Company reports third quarter income of $0.23 per diluted share, inclusive of $0.35 merger and store impairment charges per diluted share.
 
   
Merchandise assortment and promotional activity continue to drive sales momentum throughout the third quarter. This, combined with continued tight inventory and expense control, positioned the company to navigate a difficult economy.
 
   
Justice store brand embraced by customers, as evidenced by continued market share growth.
 
   
Company ends third quarter 2009 with cash and cash equivalents totaling $122.8 million and total inventory down 23.2% per square foot at cost, as compared to the prior year.
 
   
Special meeting of stockholders to vote on the proposed merger with Dress Barn scheduled for November 25, 2009.
NEW ALBANY, Ohio — November 16, 2009 - Tween Brands, Inc. (NYSE: TWB) today reported a 2009 third quarter net income of $5.9 million, or $0.23 per diluted share, compared to a net loss of $0.8 million, or $0.03 per diluted share for the third quarter of 2008. Net income for the third quarter of 2009, excluding a $2.8 million pretax merger charge and a $3.9 million pretax non-cash store impairment charge, was $14.7 million, or $0.58 per diluted share. Net income for the third quarter of 2008, excluding an $11.5 million pretax restructuring charge, was $6.4 million, or $0.26 per diluted share. A reconciliation of net income and net income per diluted share on a GAAP basis to net income and net income per diluted share excluding the merger, store impairment and restructuring charges, both non-GAAP financial measures, are shown at the end of this release.

### Record excerpts
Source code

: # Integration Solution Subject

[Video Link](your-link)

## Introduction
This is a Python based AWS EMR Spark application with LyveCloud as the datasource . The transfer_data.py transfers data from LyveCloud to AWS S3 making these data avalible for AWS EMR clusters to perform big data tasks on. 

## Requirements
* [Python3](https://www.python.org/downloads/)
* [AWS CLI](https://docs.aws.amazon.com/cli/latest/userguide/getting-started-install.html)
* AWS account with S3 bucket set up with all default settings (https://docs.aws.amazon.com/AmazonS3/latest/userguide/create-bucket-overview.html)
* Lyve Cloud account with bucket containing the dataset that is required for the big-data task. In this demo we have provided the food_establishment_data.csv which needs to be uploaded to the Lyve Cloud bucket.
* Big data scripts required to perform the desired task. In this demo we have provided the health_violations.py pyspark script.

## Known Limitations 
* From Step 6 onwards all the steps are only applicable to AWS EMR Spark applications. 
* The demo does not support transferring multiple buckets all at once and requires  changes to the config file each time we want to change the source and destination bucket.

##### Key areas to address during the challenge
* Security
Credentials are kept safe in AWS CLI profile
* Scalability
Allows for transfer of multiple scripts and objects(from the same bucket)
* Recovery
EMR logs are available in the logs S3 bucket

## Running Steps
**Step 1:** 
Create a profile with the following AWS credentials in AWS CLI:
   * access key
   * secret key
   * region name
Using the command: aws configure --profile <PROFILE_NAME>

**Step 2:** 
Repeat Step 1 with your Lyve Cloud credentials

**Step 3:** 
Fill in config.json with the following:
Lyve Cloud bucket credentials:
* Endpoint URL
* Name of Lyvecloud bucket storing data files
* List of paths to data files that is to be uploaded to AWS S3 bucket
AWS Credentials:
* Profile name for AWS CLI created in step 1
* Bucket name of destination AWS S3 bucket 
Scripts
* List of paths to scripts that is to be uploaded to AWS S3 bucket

---

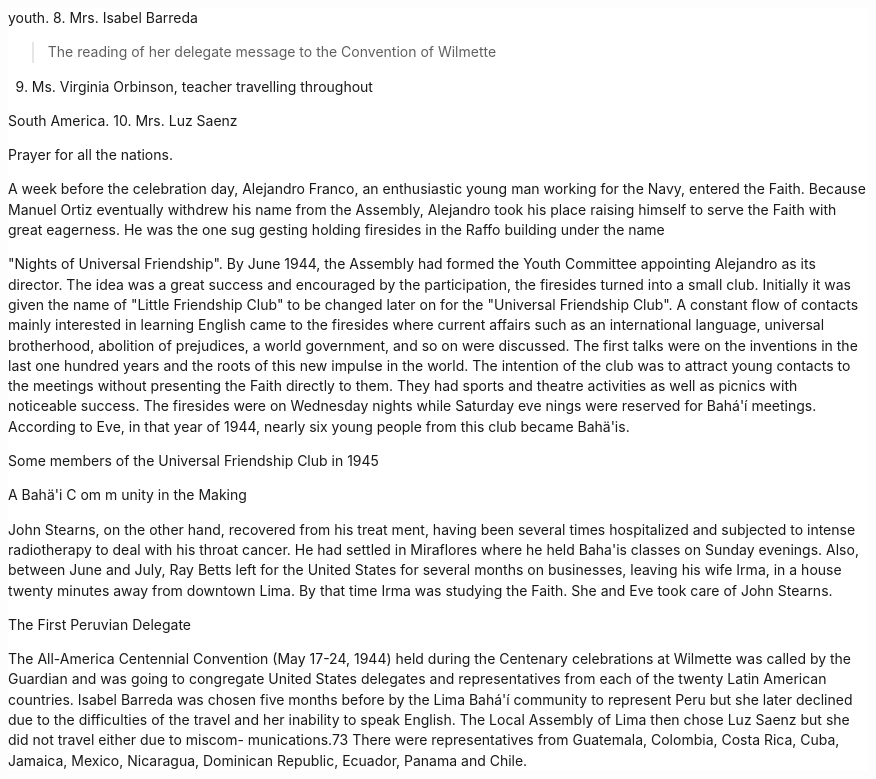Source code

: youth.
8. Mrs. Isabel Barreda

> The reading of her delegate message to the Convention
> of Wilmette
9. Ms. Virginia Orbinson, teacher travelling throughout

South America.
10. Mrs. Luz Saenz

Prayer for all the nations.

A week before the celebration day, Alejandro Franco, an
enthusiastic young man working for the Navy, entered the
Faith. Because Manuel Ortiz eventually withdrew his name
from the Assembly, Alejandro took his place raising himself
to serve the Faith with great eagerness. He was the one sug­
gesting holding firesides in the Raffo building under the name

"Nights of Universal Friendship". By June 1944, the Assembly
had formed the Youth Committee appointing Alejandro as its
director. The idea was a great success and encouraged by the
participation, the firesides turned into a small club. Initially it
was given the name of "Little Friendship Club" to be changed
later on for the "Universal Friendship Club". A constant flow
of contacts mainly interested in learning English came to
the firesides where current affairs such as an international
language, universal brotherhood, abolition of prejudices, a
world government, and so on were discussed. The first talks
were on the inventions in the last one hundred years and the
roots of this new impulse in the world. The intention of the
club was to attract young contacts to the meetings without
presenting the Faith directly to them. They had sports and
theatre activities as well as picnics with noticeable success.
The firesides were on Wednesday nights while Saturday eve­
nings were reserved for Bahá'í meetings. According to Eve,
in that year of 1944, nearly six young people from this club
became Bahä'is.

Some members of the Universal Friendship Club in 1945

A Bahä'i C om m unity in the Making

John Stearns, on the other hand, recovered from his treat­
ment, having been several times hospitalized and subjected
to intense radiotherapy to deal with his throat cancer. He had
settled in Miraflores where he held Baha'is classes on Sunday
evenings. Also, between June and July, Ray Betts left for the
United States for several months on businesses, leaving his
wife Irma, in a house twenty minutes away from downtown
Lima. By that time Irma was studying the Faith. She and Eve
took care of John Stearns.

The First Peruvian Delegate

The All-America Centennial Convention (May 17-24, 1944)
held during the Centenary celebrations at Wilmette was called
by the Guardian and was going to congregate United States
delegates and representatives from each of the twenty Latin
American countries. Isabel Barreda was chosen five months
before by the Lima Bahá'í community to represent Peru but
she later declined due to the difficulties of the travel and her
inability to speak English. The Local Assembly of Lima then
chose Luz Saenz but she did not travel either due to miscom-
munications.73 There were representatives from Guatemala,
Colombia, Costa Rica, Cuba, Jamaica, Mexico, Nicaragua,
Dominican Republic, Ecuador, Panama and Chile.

* * *

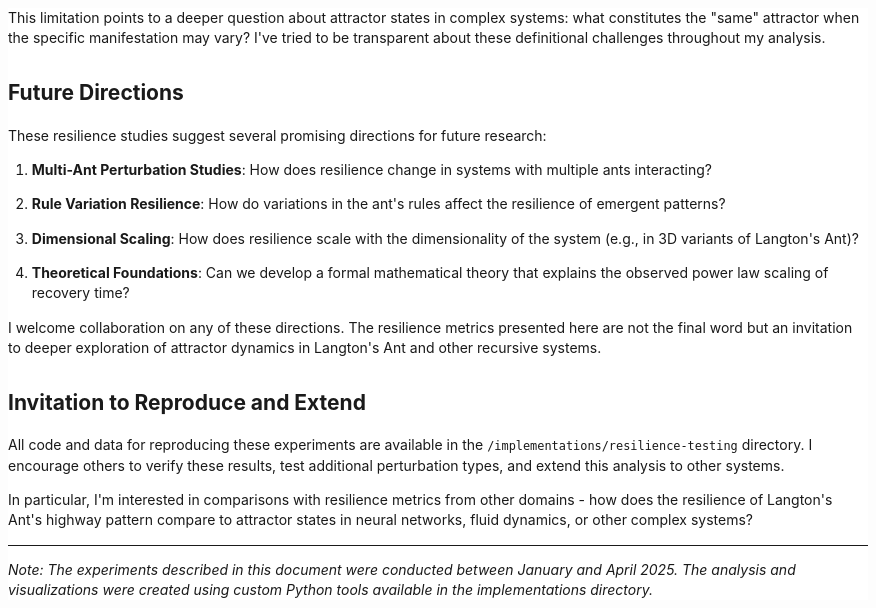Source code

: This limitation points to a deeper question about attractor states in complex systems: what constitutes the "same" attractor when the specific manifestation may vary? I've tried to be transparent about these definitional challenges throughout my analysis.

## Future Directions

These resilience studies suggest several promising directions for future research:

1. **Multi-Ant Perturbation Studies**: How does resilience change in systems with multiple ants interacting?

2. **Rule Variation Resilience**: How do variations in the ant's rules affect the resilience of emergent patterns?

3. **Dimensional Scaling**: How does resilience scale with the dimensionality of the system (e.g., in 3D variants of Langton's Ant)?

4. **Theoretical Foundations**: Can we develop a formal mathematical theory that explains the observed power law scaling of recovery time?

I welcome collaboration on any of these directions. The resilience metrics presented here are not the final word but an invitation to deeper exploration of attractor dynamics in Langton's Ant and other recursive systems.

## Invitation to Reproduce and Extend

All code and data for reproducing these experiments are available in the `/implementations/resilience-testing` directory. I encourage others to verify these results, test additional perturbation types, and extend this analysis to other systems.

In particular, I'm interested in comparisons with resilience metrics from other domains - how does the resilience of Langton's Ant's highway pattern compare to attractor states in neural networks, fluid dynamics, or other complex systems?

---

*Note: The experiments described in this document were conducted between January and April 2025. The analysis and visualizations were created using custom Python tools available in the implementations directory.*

### Instructions
**A)** Copy down the passage of the Tween Brands earnings release that begins at the words "Merchandise assortment and" and stops after "a difficult economy.".
**B)** According to the Tween Brands earnings release, on what date is the special meeting of stockholders to vote on the proposed merger with Dress Barn scheduled?
**C)** Continue the Tween Brands earnings release from its last sentence.
The lines are separate material with no connection to the Tween Brands earnings release.

### Answers for the exercise
**A)**
Merchandise assortment and promotional activity continue to drive sales momentum throughout the third quarter. This, combined with continued tight inventory and expense control, positioned the company to navigate a difficult economy.

**B)** November 25, 2009.

**C)**
“Our customers continue to embrace the value proposition of Justice, which was the fundamental reason for the brand transition we began just a short year ago. Justice has everything our girl needs at a competitive price, with the fun shopping experience and the industry-leading fashion assortment she wants. Our marketing strategy reinforces the message that our prices are as value-oriented as our competitors and it continues to be successful. The result has been significant improvement in our sales trends during the last three quarters, with comparable store sales declining 23% in the first quarter, 12% in the second quarter and only 2% in the third quarter. Momentum accelerated throughout the third quarter, with comparable store sales increasing 11% for the month of October,” said Michael Rayden, Tween Brands chairman and chief executive officer.

 

 


 

“We continue to increase our share of the 7-14 Tween Girl apparel market and this has helped us significantly improve comparable store sales in the current economy. This momentum, along with the proposed merger with Dress Barn, which our stockholders are scheduled to vote on next week, has us very energized as we look forward to the future,” said Rayden.
Quarter Performance Analysis
Net sales for the third quarter of fiscal 2009 increased 2.0% to $259.3 million compared to $254.3 million in the third quarter of fiscal 2008, driven predominantly by a 35% increase in on-line, direct-to-customer sales, partially offset by the 2% decline in comparable store sales. The comparable store sales decline is primarily attributable to the 2008 strong performance associated with Webkinz™. Webkinz™ had a negative 4% impact on comparable store sales during the third quarter of 2009.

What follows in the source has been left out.